I am searching for a very fast convolution function for the Raspberry Pi 2 written in ARM v7 assembly with neon (.s or instric).
If this doesn't exist (I searched for several days) any help to write it is welcome, I begun to read neon programmer's guide but it's very hard...
I tried a basic function in ARM assembly with an argument and a return value, I can call it from C++ so it works.
I tried a basic test by moving data to the neon register vld1_u8, I can retrieve itwith vst1_u8, so header and compiler is ok...

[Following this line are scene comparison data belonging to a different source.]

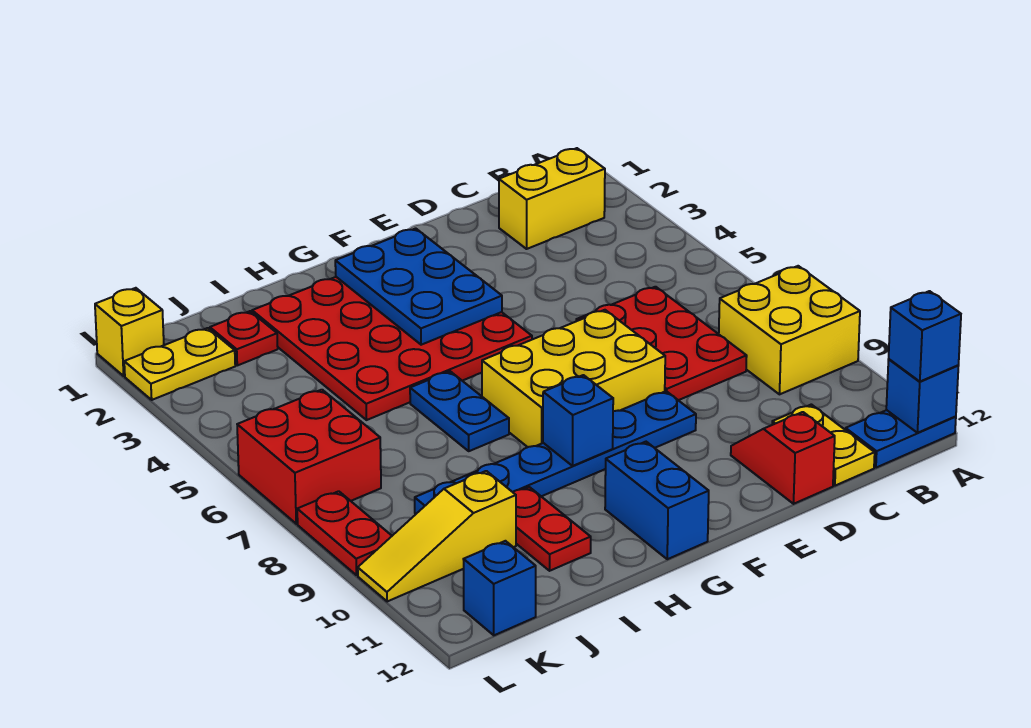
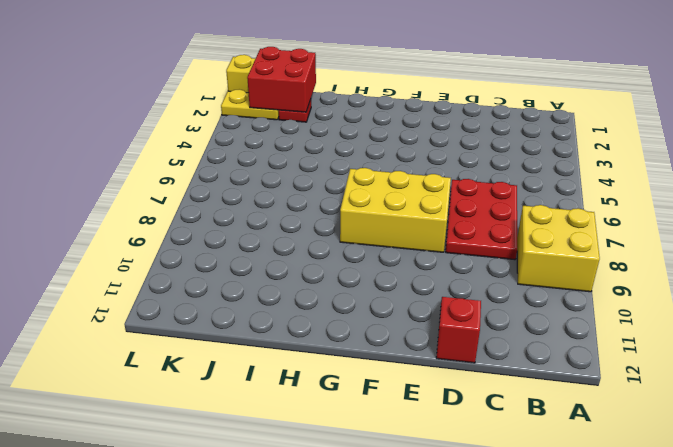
red brick J1:K2 level 2 -> red brick K6:L7 level 1
none -> blue plate A12:B12 level 1
none -> yellow brick B2:C2 level 1
none -> yellow plate C11:C12 level 1

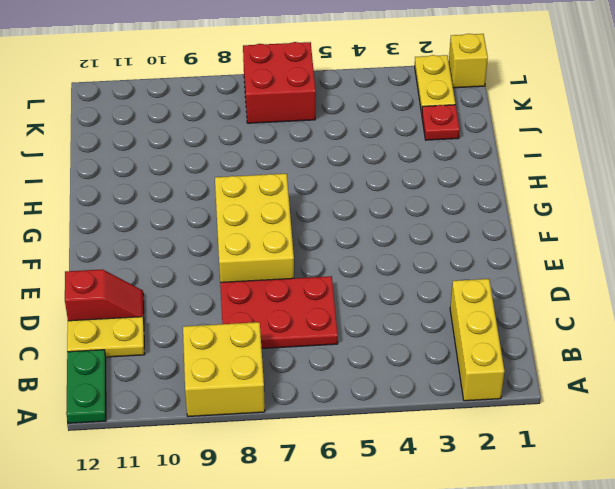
yellow brick A2:C2 level 1 -> yellow brick B2:C2 level 1
green plate A12:B12 level 1 -> blue plate A12:B12 level 1
none -> blue plate E9:J9 level 1
none -> red plate F2:I5 level 1
none -> blue brick G11:G12 level 1

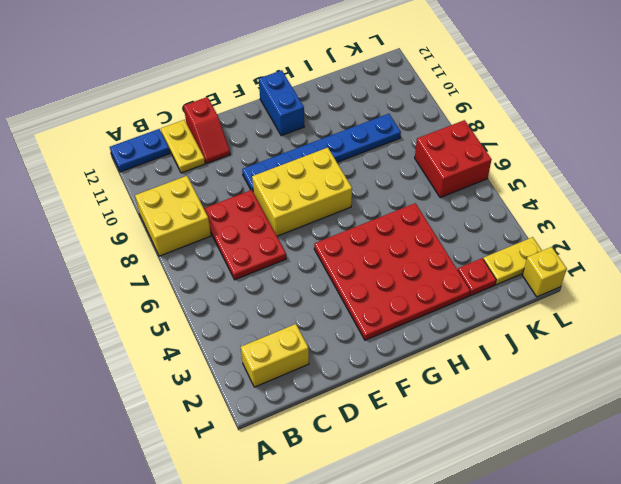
none -> blue plate H6:H7 level 1
none -> red plate I10:I11 level 1
none -> yellow slope J10:L10 level 1 top J

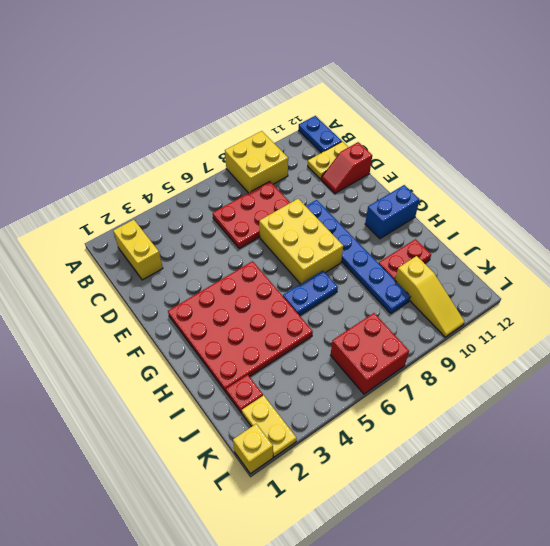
none -> blue brick K12 level 1
none -> red plate L8:L9 level 1
none -> blue brick A12 level 2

The most complicated for me is to design a function and choose the right instruction to implement it:
Data: 320x240 grey scale image (signed 8 bits per pixel)
Rate: 20 fps
matrix: contains float values from -1 to 1 (basic no factor, factor sum = 0, size 7x7 but can be extend with 0 to 8x8).
I try to do:
Transfer memory to 64 bits register:
uint8x8_t ui88Line1 = vld1_u8 ( Data + 8*0 );
Transfer data from 64 bits register to 128 bits one with 8 bits to 16 bits conversion signed.
uint16x8_t ui816Kernel1 = vmovl_u8 ( ui88Kernel1 );
For the rest I am looking for:
- Do I need to add 255 to my data instead of deal with negative value or use convert u16 to s16?
- Do I need a apply a shift of 7 ( * 64 ) to conserve floating point precision or use neon float implementation?
I really need guru help to made the better choice.
Note : I already do it in C/C++, OpenCV one is not optimized for this platform.